Electronic Resources for Classicists: The Second Generation

Electronic Resources for Classicists: The Second Generation

Introduction

The first version of this survey was published in the February 1994 issue of the New England Classical Journal. [NECJ XXI.3 (1993-94) 117-21]. One year later the number of new web sites and resources had grown so much that a revision of the list was necessary. The second survey was published in the February 1995 issue of the same journal (NECJ XXII.3 (February 1995). Soon afterwards an electronic version of the list was made available via the UPenn server--thanks to Professor James O' Donnell. In the summer of 1995 the survey was converted to HTML format with links to the various resources and made available via the Classics WWW server at the University of New Hampshire. In 1996 "Electronic Resources for Classicicts" and its author moved to the University of California, Irvine, to a server maintained by the TLG Project.
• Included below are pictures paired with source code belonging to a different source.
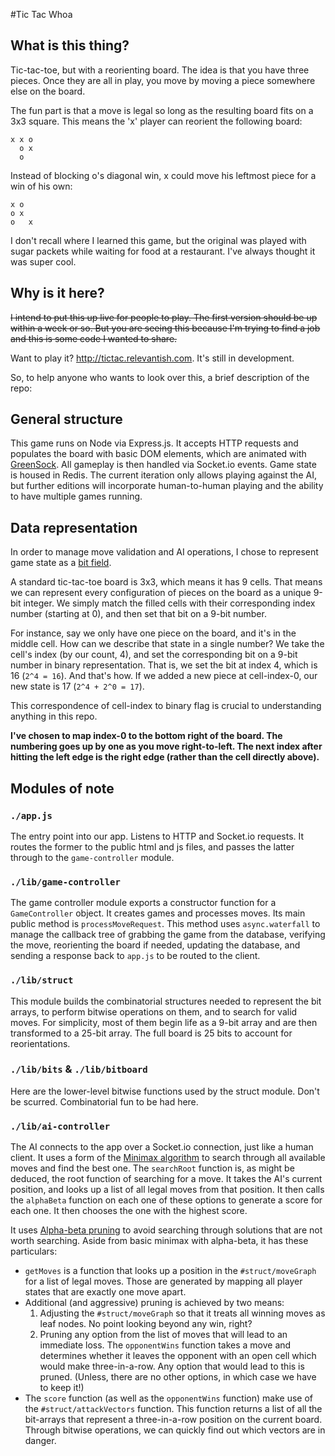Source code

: #Tic Tac Whoa

## What is this thing?
Tic-tac-toe, but with a reorienting board. The idea is that you have
three pieces. Once they are all in play, you move by moving a piece
somewhere else on the board.

The fun part is that a move is legal so long as the resulting board
fits on a 3x3 square. This means the 'x' player can reorient the
following board:

    x x o
      o x
      o

Instead of blocking o's diagonal win, x could move his leftmost piece
for a win of his own:

    x o
    o x
    o   x


I don't recall where I learned this game, but the original was played
with sugar packets while waiting for food at a restaurant. I've always
thought it was super cool.

## Why is it here?
~~I intend to put this up live for people to play. The first version
should be up within a week or so. But you are seeing this because I'm
trying to find a job and this is some code I wanted to share.~~

Want to play it? http://tictac.relevantish.com. It's still in development.

So, to help anyone who wants to look over this, a brief description of
the repo:

## General structure
This game runs on Node via Express.js. It accepts HTTP requests and
populates the board with basic DOM elements, which are animated with
[GreenSock](http://www.greensock.com). All gameplay is then handled via Socket.io events. Game
state is housed in Redis. The current iteration only allows playing
against the AI, but further editions will incorporate human-to-human
playing and the ability to have multiple games running.

## Data representation
In order to manage move validation and AI operations, I chose to represent
game state as a [bit field](http://en.wikipedia/wiki/Bit_field).

A standard tic-tac-toe board is 3x3, which means it has 9 cells. That
means we can represent every configuration of pieces on the board as a
unique 9-bit integer. We simply match the filled cells with their
corresponding index number (starting at 0), and then set that bit on a
9-bit number.

For instance, say we only have one piece on the board, and it's in the
middle cell. How can we describe that state in a single number? We
take the cell's index (by our count, 4), and set the corresponding bit
on a 9-bit number in binary representation. That is, we set the bit at
index 4, which is 16 (`2^4 = 16`). And that's how. If we added a new
piece at cell-index-0, our new state is 17 (`2^4 + 2^0 = 17`).

This correspondence of cell-index to binary flag is crucial to
understanding anything in this repo.

**I've chosen to map index-0 to the bottom right of the board. The
 numbering goes up by one as you move right-to-left. The next index
 after hitting the left edge is the right edge (rather than the cell
 directly above).**

## Modules of note

### `./app.js`
The entry point into our app. Listens to HTTP and Socket.io
requests. It routes the former to the public html and js files, and
passes the latter through to the `game-controller` module.

### `./lib/game-controller`
The game controller module exports a constructor function for a
`GameController` object. It creates games and processes moves. Its
main public method is `processMoveRequest`. This method uses
`async.waterfall` to manage the callback tree of grabbing the game
from the database, verifying the move, reorienting the board if
needed, updating the database, and sending a response back to `app.js`
to be routed to the client.

### `./lib/struct`
This module builds the combinatorial structures needed to represent
the bit arrays, to perform bitwise operations on them, and to search
for valid moves. For simplicity, most of them begin life as a 9-bit
array and are then transformed to a 25-bit array. The full board is
25 bits to account for reorientations.

### `./lib/bits` & `./lib/bitboard`
Here are the lower-level bitwise functions used by the struct
module. Don't be scurred. Combinatorial fun to be had here.

### `./lib/ai-controller`
The AI connects to the app over a Socket.io connection, just like a
human client. It uses a form of the [Minimax
algorithm](http://en.wikipedia.org/wiki/Minimax) to search through all
available moves and find the best one. The `searchRoot` function is,
as might be deduced, the root function of searching for a move. It
takes the AI's current position, and looks up a list of all legal
moves from that position. It then calls the `alphaBeta` function on
each one of these options to generate a score for each one. It then
chooses the one with the highest score.

It uses [Alpha-beta pruning](http://www.en.wikipedia.org) to avoid
searching through solutions that are not worth searching. Aside from
basic minimax with alpha-beta, it has these particulars:

- `getMoves` is a function that looks up a position in the
  `#struct/moveGraph` for a list of legal moves. Those are generated
  by mapping all player states that are exactly one move apart.
- Additional (and aggressive) pruning is achieved by two means:
  1. Adjusting the `#struct/moveGraph` so that it treats all winning
  moves as leaf nodes. No point looking beyond any win, right?
  2. Pruning any option from the list of moves that will lead to an
  immediate loss. The `opponentWins` function takes a move and
  determines whether it leaves the opponent with an open cell which
  would make three-in-a-row. Any option that would lead to this is
  pruned. (Unless, there are no other options, in which case we have
  to keep it!)
- The `score` function (as well as the `opponentWins` function) make
  use of the `#struct/attackVectors` function. This function returns a
  list of all the bit-arrays that represent a three-in-a-row position
  on the current board. Through bitwise operations, we can quickly
  find out which vectors are in danger.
Information included in "Electronic Resources" was obtained mostly through frequent "trips" in the Cyberspace. Credit and many thanks are also due to James Ruebel, Iowa State University, who compiled the Repositories of Classical Texts or Publications, Ross Scaife, University of Kentucky, who maintains extensive lists of information and resources in the Univ. of Kentucky Classics Department Web server, Sebastian Heath whose Classics and Mediterranean Archaeology is a great resource for Classics and Archaeology, the subscribers of the CLASSICS Discussion Group, who have shared and continue to share information about new Internet resources with the rest of the group, and the countless individuals who have taken the time to write and alert me to the existence of many new web pages.